▶ _RECORD EXCERPTS_:
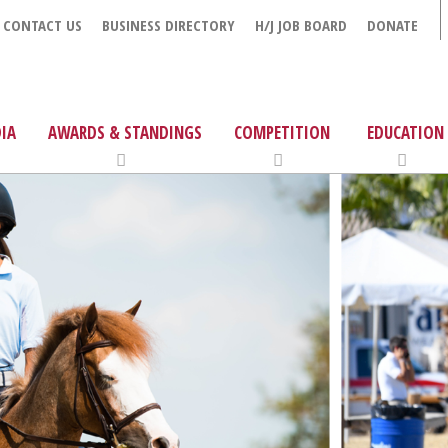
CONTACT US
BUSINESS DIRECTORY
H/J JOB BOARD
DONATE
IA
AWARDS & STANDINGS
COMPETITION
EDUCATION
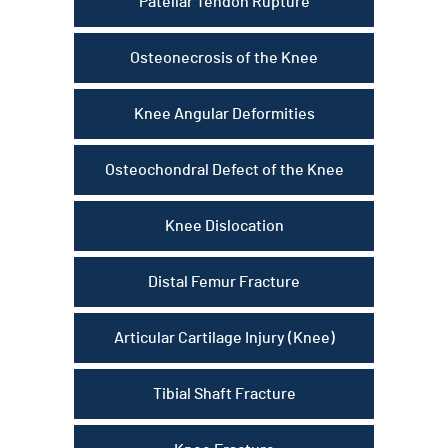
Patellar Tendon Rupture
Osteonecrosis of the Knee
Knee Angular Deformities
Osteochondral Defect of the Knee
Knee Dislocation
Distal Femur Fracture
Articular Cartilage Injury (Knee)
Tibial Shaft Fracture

---

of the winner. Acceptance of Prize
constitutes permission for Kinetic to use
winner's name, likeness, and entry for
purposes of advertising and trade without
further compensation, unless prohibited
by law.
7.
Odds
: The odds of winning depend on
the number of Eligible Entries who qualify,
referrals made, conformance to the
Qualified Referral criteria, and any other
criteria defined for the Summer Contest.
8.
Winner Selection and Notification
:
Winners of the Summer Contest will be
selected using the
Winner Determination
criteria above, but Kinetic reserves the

▶ _JOB_: Begin at the line that has "referrals made, conformance to the" in the entries above; stop after the line that has "criteria above, but Kinetic reserves the". Transcribe exactly those lines and no others.

▶ _YOUR RESPONSE_:
referrals made, conformance to the
Qualified Referral criteria, and any other
criteria defined for the Summer Contest.
8.
Winner Selection and Notification
:
Winners of the Summer Contest will be
selected using the
Winner Determination
criteria above, but Kinetic reserves the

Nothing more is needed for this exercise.